Will Accessories Beat Couture?

Not surprisingly, Sabyasachi agrees when asked if he believes that accessories, belts, handbags will take over his clothes after this popup. “Clothes and couture are the purest notion and they essentially create the brand story but yes, it is right to think that accessories and beauty (which we may add in the future) will promise global scalability,” he says adding that entry line products sell sturdily for most big brands. In this case, the indication is clear from the way his accessory lines performed last year. Strategic pivoting towards bags and belts during the lockdown with stores shut across India helped.


The Bengal black mini and the patchwork tote.


The growth in sale of accessories in 2020 is at par with the previous financial year, confirms the designer. The “Calcutta Sling”, launched in October on the brand’s Instagram and priced at ₹49,500, opened for preorders from  December 1. It fetched 200 orders soon after announcement even though the delivery wait list is for two and half months. Similarly, the Nani bucket and the Taj Minaudière both announced last year got a queue of preorders. Sabyasachi belts hit a new high during the lockdown (with orders placed online). Priced between ₹7,000 and ₹9,000, they found 20-30 customers everyday going up to 100 on some days says the designer’s office adding that 10,000 belts have been sold worldwide ever since they were launched in 2019 for sale. They made a style debut in Sabyasachi’s show called ‘Big Love’ in March 2015.

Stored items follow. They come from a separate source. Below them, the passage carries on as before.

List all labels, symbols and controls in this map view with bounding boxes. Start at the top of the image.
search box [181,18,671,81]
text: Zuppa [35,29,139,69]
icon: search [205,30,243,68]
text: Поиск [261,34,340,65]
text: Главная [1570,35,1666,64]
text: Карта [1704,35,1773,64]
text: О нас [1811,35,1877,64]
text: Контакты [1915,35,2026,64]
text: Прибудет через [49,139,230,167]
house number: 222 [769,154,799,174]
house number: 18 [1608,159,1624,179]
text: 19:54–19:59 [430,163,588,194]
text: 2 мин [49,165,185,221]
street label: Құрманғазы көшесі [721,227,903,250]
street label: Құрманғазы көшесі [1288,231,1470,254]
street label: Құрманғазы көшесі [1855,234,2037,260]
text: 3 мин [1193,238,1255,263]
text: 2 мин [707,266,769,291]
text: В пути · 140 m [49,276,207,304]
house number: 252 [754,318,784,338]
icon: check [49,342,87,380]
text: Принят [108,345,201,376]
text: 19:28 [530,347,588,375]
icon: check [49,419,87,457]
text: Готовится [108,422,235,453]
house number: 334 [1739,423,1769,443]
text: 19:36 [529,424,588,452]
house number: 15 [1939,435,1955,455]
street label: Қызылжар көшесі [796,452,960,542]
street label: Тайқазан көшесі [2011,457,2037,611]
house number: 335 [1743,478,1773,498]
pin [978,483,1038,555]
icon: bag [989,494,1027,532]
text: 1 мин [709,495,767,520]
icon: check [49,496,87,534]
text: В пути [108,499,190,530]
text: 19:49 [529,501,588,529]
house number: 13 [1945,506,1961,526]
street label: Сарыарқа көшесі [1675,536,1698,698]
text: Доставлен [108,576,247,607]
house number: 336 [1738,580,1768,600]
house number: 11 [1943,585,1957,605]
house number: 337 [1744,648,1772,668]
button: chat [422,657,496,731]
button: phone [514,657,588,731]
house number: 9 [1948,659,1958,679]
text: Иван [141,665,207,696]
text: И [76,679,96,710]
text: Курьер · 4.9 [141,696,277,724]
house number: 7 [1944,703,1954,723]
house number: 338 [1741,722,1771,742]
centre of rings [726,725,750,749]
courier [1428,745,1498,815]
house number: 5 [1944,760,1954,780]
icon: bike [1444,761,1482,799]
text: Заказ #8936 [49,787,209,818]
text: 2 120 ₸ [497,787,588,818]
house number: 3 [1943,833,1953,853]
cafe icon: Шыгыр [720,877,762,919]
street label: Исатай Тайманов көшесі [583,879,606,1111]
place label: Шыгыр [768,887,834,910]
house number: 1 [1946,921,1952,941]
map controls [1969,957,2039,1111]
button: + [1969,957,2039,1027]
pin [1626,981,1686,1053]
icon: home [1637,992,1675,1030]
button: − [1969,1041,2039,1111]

The Royal Bengal mangalsutra (first seen on Priyanka Chopra Jonas) was announced for pre-orders in June last year. Priced at ₹1,98,500, it sold 200 pieces during the lockdown.

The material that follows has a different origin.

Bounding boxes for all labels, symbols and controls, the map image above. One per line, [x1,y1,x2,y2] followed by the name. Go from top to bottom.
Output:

What About the “Big” deal Then?

Many years back at the urging of and introduction by Fern Mallis, then senior VP with IMG Fashion and the co-founder of New York Fashion Week, Sabyasachi debuted at NYFW in 2006. With the persuasive Kelly Cutrone as his publicist, the designer recalls that he found many buyers. He showed for a couple more times after that. “Yet something was not centred. Everyone wanted an essence of India as long as it wasn’t too Indian,” he says adding that he decided to return to India (with his rani pinks and embroideries) to grow his brand. “To become a global voice, I needed a language of my own,” he says.

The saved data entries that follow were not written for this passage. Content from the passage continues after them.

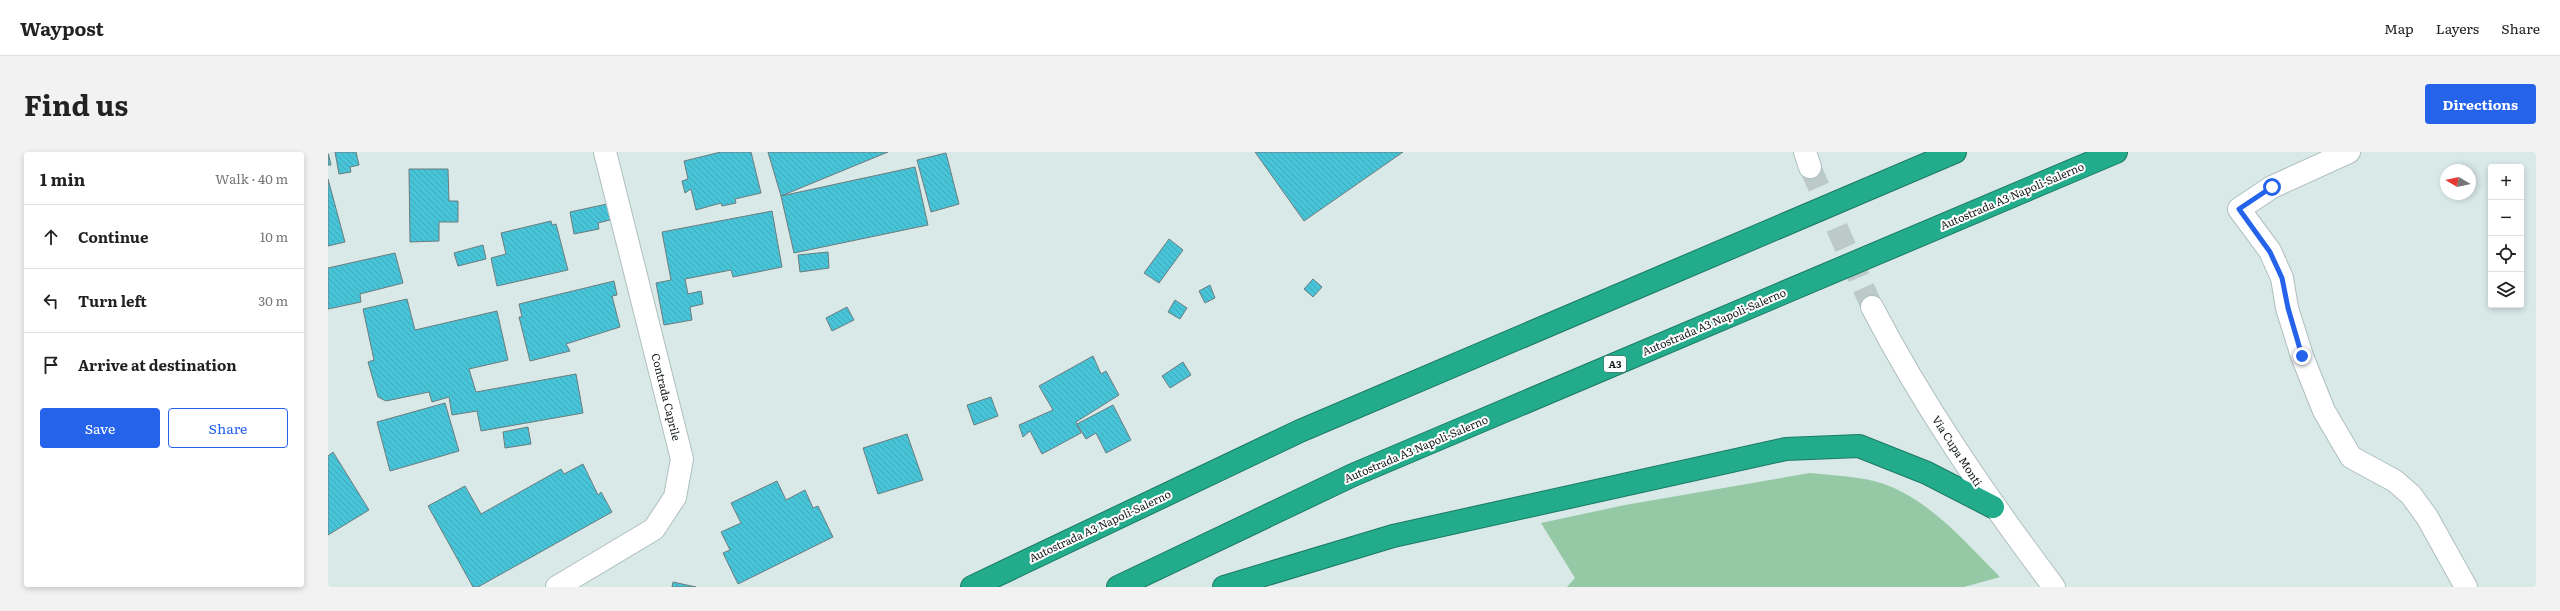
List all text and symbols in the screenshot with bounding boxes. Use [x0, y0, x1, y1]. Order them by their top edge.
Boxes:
text: Waypost [20, 14, 104, 42]
text: Map [2384, 18, 2414, 38]
text: Layers [2436, 18, 2479, 38]
text: Share [2501, 18, 2540, 38]
text: Find us [24, 83, 128, 125]
button: Directions [2425, 84, 2536, 124]
street label: Autostrada A3 Napoli-Salerno [1937, 157, 2086, 233]
north arrow [2440, 164, 2476, 200]
map controls [2488, 164, 2524, 308]
button: + [2488, 164, 2524, 200]
text: 1 min [40, 166, 85, 191]
text: Walk · 40 m [215, 169, 288, 188]
route start [2263, 178, 2281, 196]
button: − [2488, 200, 2524, 236]
text: Continue [78, 225, 148, 248]
icon: ahead [40, 226, 62, 248]
text: 10 m [260, 227, 288, 246]
button: locate [2488, 236, 2524, 272]
button: layers [2488, 272, 2524, 308]
street label: Autostrada A3 Napoli-Salerno [1639, 283, 1788, 359]
text: Turn left [78, 289, 147, 312]
icon: left [40, 290, 62, 312]
text: 30 m [258, 291, 288, 310]
route end [2293, 347, 2311, 365]
street label: Contrada Caprile [648, 351, 686, 442]
text: Arrive at destination [78, 353, 237, 376]
icon: arrive [40, 354, 62, 376]
road number: A3 [1604, 356, 1626, 372]
button: Save [40, 408, 160, 448]
button: Share [168, 408, 288, 448]
street label: Autostrada A3 Napoli-Salerno [1341, 410, 1490, 486]
street label: Via Cupa Monti [1929, 412, 1987, 489]
street label: Autostrada A3 Napoli-Salerno [1026, 485, 1173, 565]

Thirteen years later, that’s why you will find the unapologetic symbol of bridal excess from India, the lehnga in Bergdorf Goodman standing across Dior and Chanel couture. For young and emerging Indian designers, Sabyasachi’s message is to get out there with your own language and on your own terms. To be unafraid of Indianness in form, fabric and thought. However, for most business strategists, it may be the business strategy of smartening up the fortunes of Indian accessories abroad that makes the most sense.


Photo: Frazer Harrison / Getty Images North America / Getty Images via AFP

A look from Sabyasachi’s Spring 2007 collection showcased at Olympus Fashion Week at the UPS Hub in Bryant Park in New York City.

Just that one last question. With couture essentially being a bespoke creation, if someone, maybe a crazy rich Asian asks Sabyasachi to make an orthopedic sling or a swimming suit from printed and embroidered textiles, will he agree?

“No, as a brand we don’t take commissions from anyone. We will never allow a customer to dictate what to make,” he says, quoting Steve Jobs. “It is our job to figure out what (customers) want before they do.” That may help him secure a permanent couture store inside Bergdorf Goodman.

Disappointing as it may be for Bling Empire protagonists, the formidable Anna Shay and her wealth-on-steroids tribe from the new Netflix show need not fret. They could actually popup at Bergdorf Goodman and take a Taj Mahal back home. On a minaudière sling of course.